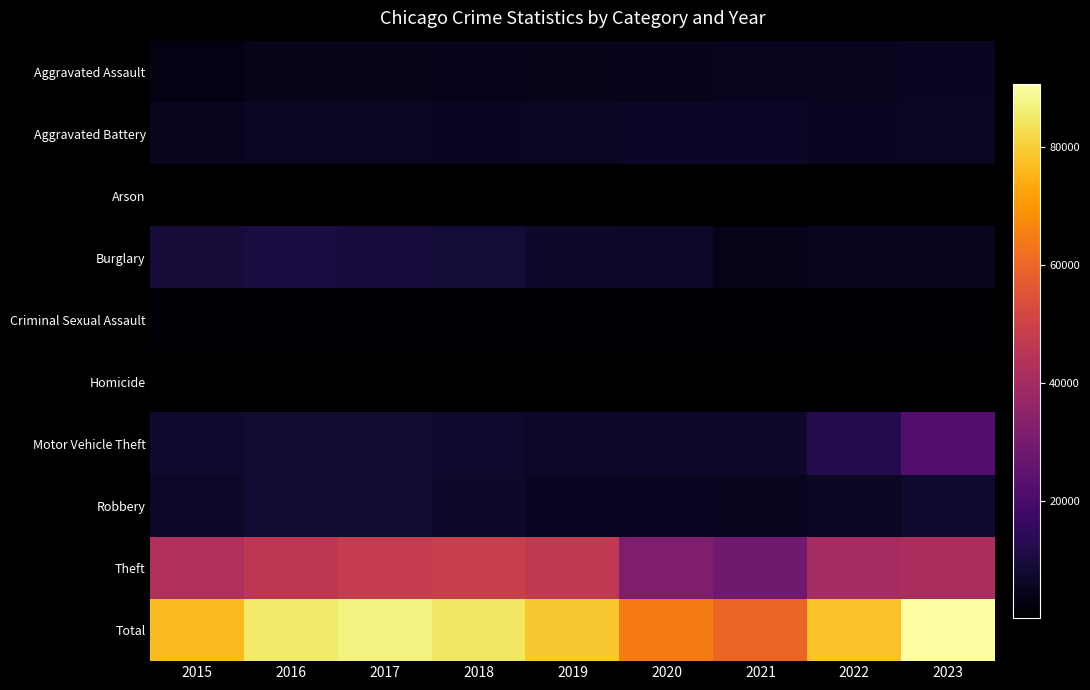

What is the total value across all series at 2015?

153322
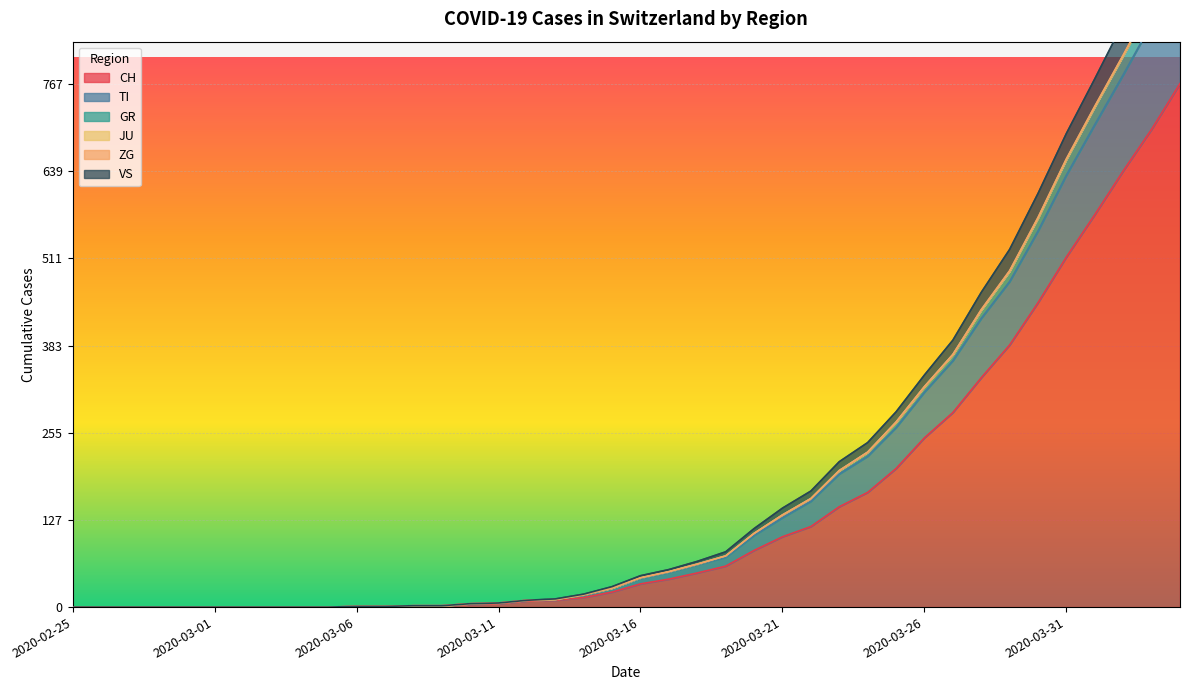

True or false: TI and GR cross at least once.

False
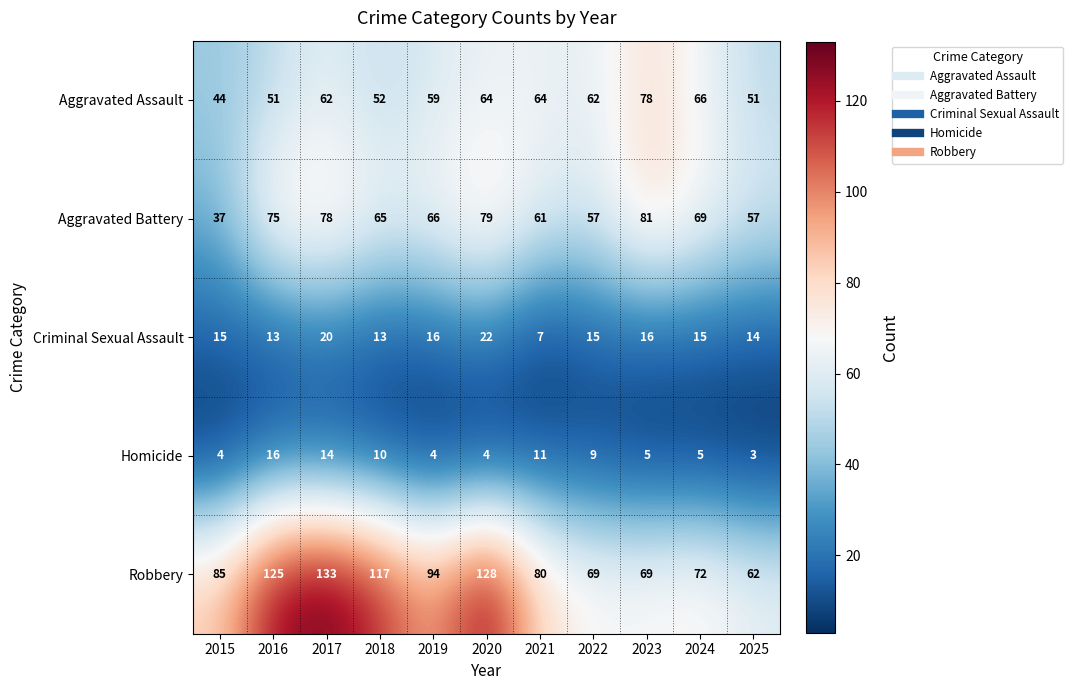

The Aggravated Assault series shows 21 at 2022. True or false?

False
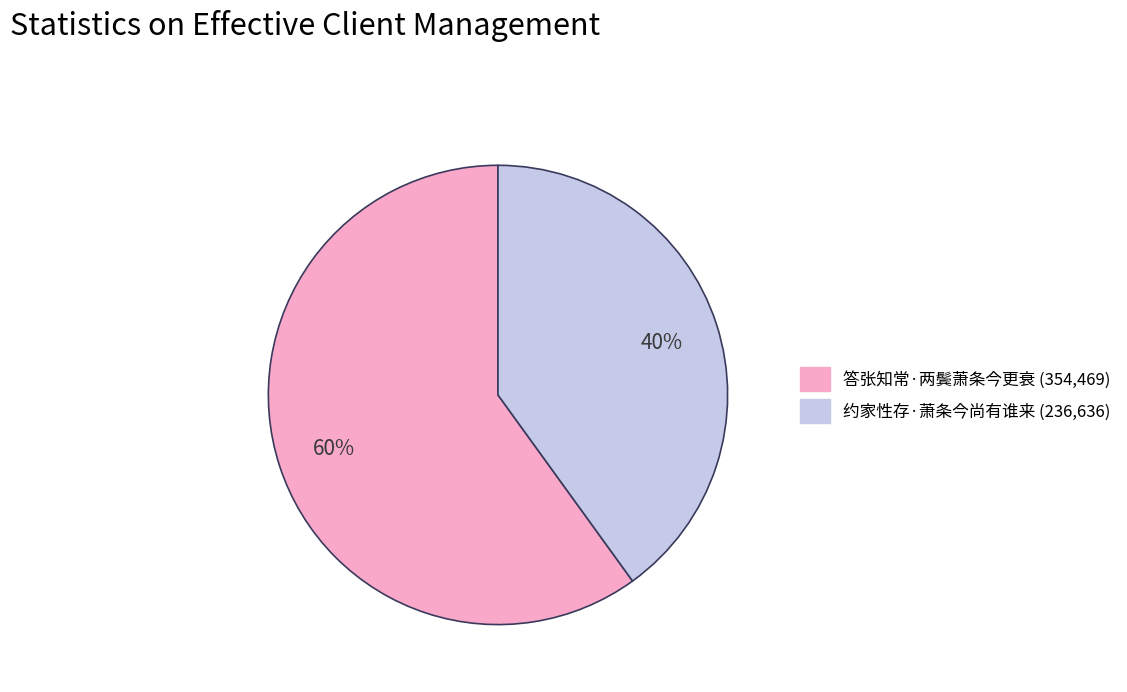

Is the sum of 约家性存·萧条今尚有谁来 and 答张知常·两鬓萧条今更衰 greater than half?

Yes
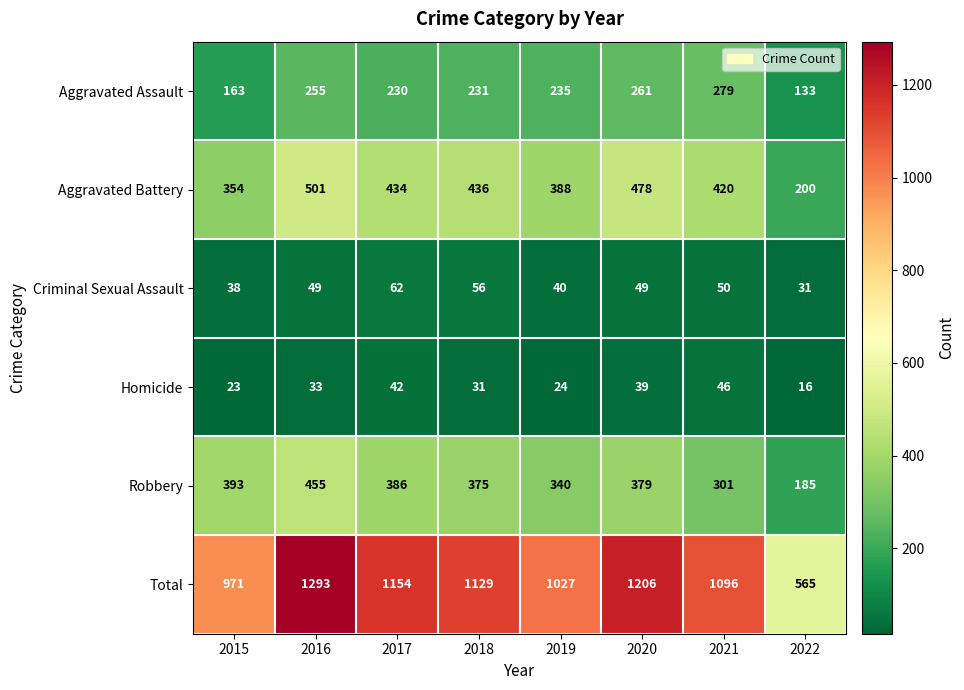

What is the maximum value shown in the chart?

1293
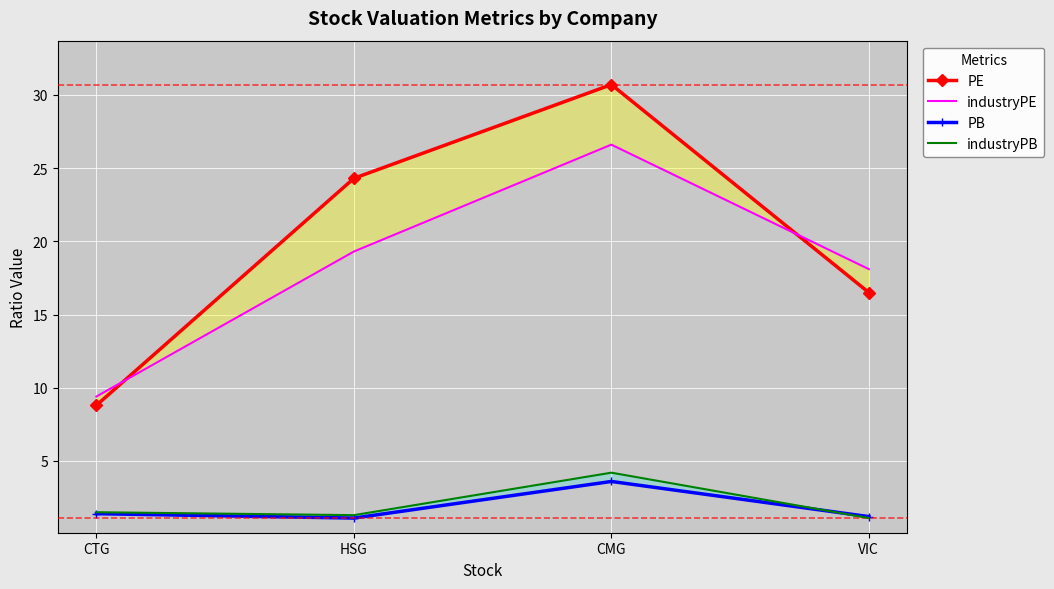

The value of PB at HSG is 0.2. True or false?

False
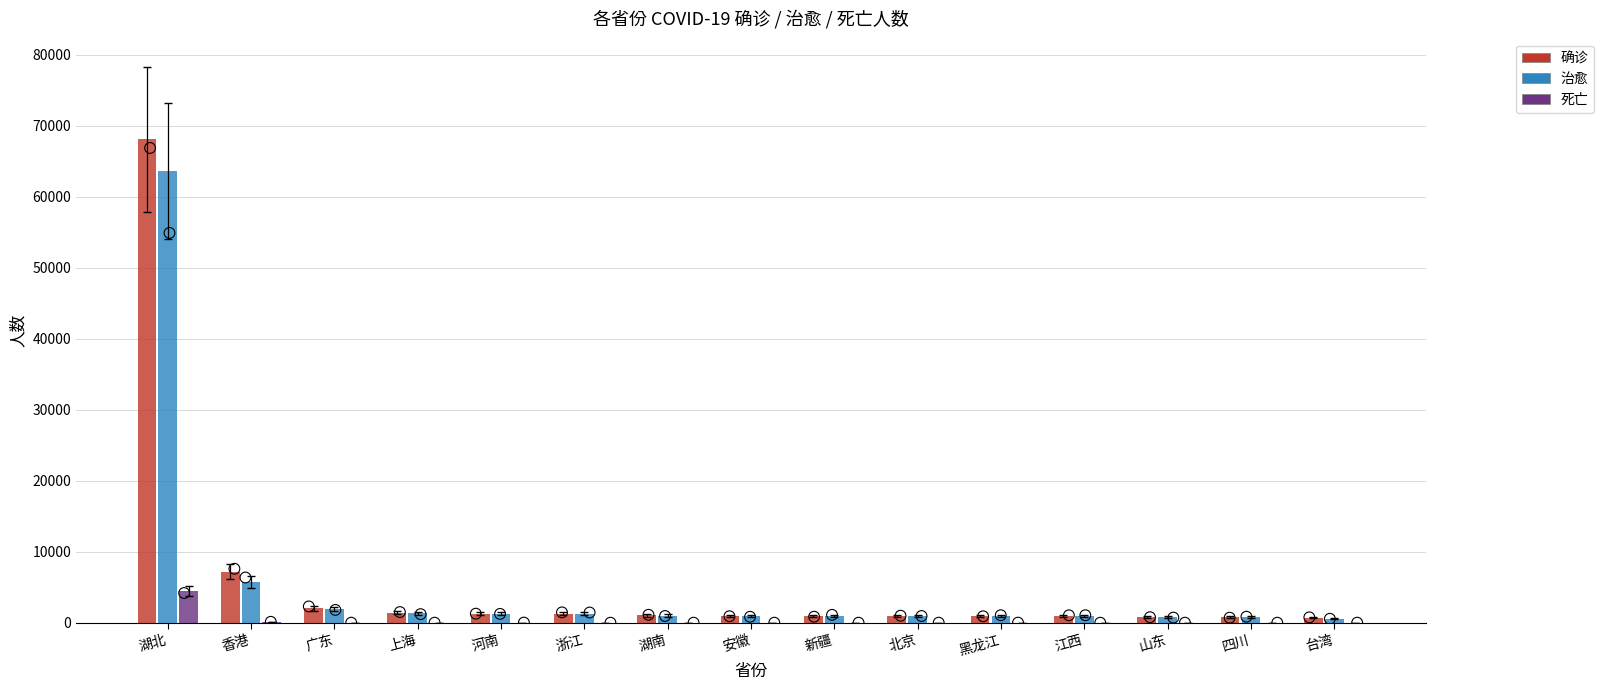

At which category is the sum across all series the highest?

湖北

########################################

Write out the rows above again with "True or false" swapped for "Yes or no" wherever it appears, keeping all other text unchanged and leaving out the pictures.

What is the total value across all series at 2015?

153322

Yes or no: TI and GR cross at least once.

False

The Aggravated Assault series shows 21 at 2022. Yes or no?

False

Is the sum of 约家性存·萧条今尚有谁来 and 答张知常·两鬓萧条今更衰 greater than half?

Yes

What is the maximum value shown in the chart?

1293

The value of PB at HSG is 0.2. Yes or no?

False

At which category is the sum across all series the highest?

湖北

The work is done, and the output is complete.